More recently, and in response to an outcry from the academic community in the United States – which has seen that the census data they need to carry out their research is much less accurate than in previous years – the creators of differential privacy published an article in the scientific journal PNAS in which they argued that, if their system was not used, the personal data of certain US citizens could be reconstructed from the data published. In their recent article in the same journal, Domingo-Ferrer and Sánchez criticise this position. “Contrary to what is stated in the original article, private information cannot be unequivocally matched to particular individuals; there are a large number of possible scenario reconstructions that are compatible with the statistics published in the census,” Domingo-Ferrer states. While it is true that by using certain statistical methods it is possible to deduce those reconstructions that are most likely to correspond to the original data, this does not necessarily involve a violation of privacy because the most likely reconstructions are those that have the most common values among the population, making it difficult to associate them with specific citizens.
As for the consequences of using differential privacy, not all of them are institutional in nature. Sánchez points out that data published by official bodies are widely used in the academic world and warns that the conclusions of subsequent research may no longer be valid or even that the research may no longer make sense. Privacy methods also play an important role in the development of machine learning technologies, which are largely trained using personal data. Researchers from the CRISES group have already shown that the use of differential privacy in this area is unnecessary and warn that it would set back the quality of artificial intelligence models significantly. “We should not give up the accuracy of these models in exchange for the label of differential privacy when there is no need,” says Sánchez.

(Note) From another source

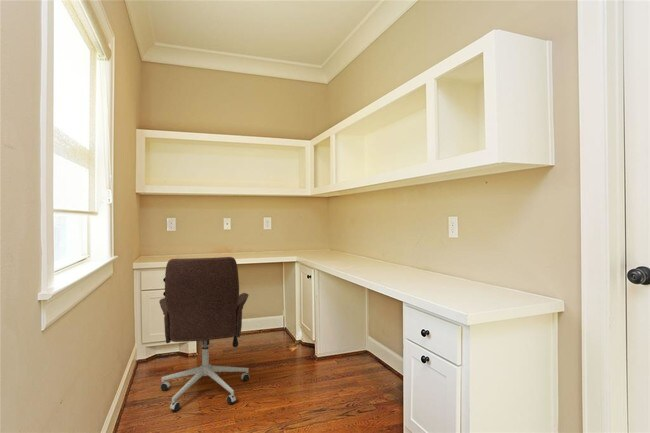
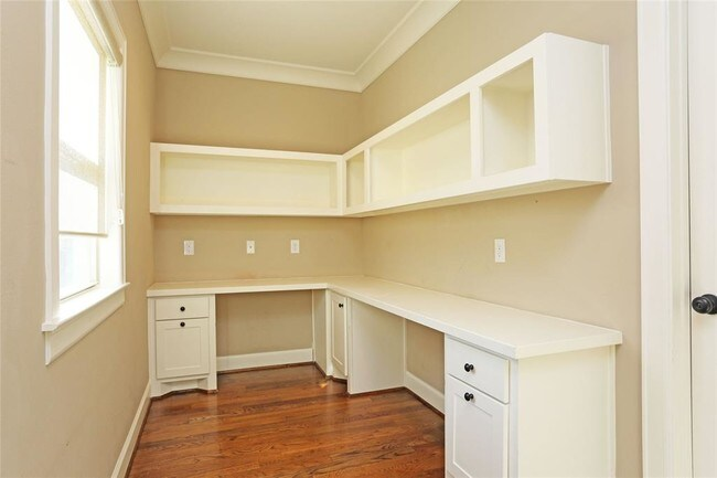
- office chair [158,256,251,412]
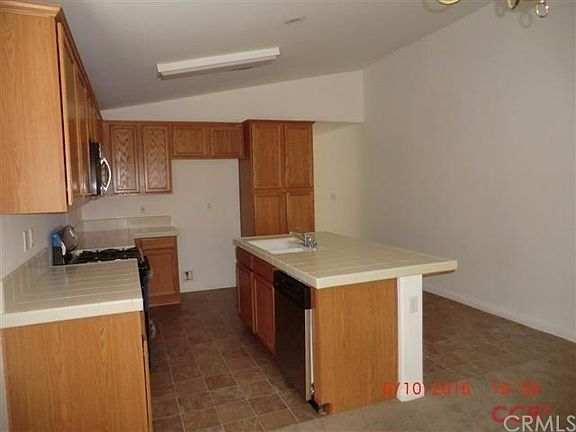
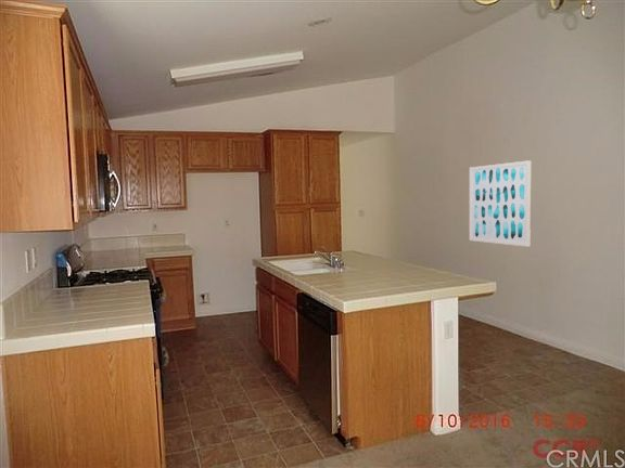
+ wall art [469,159,532,247]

Domingo-Ferrer and Sánchez, like many other academics in their field, are particularly concerned about institutions, especially those in European countries, being tempted to follow suit. The official statistical institutes of each country are a source of reports, censuses and other publications that are the raw material for a great deal of scientific research. “There is no imminent danger of private information being reconstructed that would justify the use of this method,” they argue. What is dangerous, they say, is if the United States Census Bureau’s approach to data protection is taken as an example. In this regard, they call on institutions and experts not to adopt such destructive methods if they are not necessary.